* **Collection entries**:
********

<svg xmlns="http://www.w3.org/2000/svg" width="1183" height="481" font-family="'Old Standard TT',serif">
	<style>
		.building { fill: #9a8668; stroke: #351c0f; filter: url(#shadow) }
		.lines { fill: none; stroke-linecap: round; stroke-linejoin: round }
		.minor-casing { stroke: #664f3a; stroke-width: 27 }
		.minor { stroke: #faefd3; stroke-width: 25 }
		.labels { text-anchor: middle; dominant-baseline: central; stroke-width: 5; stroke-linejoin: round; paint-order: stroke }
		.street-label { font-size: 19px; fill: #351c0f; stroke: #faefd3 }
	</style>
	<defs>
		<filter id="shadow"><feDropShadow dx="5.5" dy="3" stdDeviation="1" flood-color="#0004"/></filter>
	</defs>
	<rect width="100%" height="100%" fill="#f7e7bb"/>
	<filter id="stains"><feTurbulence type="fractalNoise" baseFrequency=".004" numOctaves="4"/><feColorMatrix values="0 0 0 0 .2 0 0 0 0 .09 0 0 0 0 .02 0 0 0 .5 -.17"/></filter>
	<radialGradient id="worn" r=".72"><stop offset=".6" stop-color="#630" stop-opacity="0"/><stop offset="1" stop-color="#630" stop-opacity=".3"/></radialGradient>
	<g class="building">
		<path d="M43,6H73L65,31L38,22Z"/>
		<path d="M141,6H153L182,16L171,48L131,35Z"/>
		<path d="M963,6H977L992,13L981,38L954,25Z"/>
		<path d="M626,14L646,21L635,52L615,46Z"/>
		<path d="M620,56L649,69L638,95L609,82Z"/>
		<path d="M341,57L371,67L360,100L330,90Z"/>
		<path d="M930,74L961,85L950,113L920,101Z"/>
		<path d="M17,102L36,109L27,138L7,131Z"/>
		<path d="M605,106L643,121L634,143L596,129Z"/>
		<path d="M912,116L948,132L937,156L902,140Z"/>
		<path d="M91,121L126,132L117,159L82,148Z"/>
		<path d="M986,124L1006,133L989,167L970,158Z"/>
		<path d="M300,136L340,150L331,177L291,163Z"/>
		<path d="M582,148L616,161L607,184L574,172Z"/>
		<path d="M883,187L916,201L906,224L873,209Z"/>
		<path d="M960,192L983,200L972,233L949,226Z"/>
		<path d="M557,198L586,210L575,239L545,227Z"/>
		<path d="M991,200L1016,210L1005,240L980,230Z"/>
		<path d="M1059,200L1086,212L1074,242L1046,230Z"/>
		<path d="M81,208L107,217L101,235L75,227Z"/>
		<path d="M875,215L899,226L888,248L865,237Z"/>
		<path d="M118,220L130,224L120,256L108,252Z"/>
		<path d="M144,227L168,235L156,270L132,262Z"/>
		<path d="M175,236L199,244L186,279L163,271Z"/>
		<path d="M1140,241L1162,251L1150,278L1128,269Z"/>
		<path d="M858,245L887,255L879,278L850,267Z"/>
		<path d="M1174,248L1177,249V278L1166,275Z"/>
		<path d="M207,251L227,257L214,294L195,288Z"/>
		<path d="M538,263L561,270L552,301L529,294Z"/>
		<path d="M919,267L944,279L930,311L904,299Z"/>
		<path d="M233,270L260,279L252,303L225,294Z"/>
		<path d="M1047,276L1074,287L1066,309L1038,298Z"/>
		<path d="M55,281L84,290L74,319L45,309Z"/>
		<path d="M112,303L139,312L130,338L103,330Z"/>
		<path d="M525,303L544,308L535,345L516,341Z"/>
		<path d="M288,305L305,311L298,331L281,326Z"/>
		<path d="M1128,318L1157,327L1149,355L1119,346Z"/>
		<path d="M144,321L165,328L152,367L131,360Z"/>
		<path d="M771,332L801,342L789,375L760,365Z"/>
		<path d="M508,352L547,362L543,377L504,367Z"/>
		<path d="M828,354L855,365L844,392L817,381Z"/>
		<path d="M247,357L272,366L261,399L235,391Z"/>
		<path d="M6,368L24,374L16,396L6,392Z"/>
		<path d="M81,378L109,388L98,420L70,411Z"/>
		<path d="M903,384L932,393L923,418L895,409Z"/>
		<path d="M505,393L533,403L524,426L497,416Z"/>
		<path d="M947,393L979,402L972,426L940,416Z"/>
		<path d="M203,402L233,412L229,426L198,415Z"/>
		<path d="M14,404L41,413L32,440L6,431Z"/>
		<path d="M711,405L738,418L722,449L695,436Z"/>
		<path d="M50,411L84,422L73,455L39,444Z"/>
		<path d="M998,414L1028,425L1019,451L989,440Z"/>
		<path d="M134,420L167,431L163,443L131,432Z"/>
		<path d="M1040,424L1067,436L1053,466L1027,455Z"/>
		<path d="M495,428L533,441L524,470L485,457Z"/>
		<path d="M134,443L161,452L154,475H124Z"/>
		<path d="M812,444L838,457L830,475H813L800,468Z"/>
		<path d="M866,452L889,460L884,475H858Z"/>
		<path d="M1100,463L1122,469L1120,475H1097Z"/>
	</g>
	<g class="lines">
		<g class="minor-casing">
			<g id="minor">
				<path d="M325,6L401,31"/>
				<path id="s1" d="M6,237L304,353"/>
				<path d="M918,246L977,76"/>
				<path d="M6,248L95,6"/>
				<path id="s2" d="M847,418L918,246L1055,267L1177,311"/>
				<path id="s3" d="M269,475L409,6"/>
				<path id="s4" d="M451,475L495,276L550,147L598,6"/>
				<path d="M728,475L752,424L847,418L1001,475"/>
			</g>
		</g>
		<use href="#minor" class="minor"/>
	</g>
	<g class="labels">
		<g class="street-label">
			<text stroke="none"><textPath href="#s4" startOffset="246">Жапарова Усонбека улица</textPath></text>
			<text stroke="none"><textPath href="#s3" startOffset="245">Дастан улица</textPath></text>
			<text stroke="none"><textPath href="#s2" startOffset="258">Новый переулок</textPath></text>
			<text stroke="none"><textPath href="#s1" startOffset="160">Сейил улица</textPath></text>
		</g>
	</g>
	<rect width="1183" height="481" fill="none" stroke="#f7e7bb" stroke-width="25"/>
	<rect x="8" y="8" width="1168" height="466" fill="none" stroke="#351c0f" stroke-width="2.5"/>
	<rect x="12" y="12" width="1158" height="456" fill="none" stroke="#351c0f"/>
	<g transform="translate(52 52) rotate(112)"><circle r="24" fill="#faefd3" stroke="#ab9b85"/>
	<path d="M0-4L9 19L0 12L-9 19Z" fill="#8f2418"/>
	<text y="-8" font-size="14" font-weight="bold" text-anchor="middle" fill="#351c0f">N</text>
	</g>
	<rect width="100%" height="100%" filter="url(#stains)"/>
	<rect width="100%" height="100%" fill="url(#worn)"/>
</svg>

********

* **What you will do**: Report each line of the data that includes the string "lines".

* **Written response**:
		.lines { fill: none; stroke-linecap: round; stroke-linejoin: round }
	<g class="lines">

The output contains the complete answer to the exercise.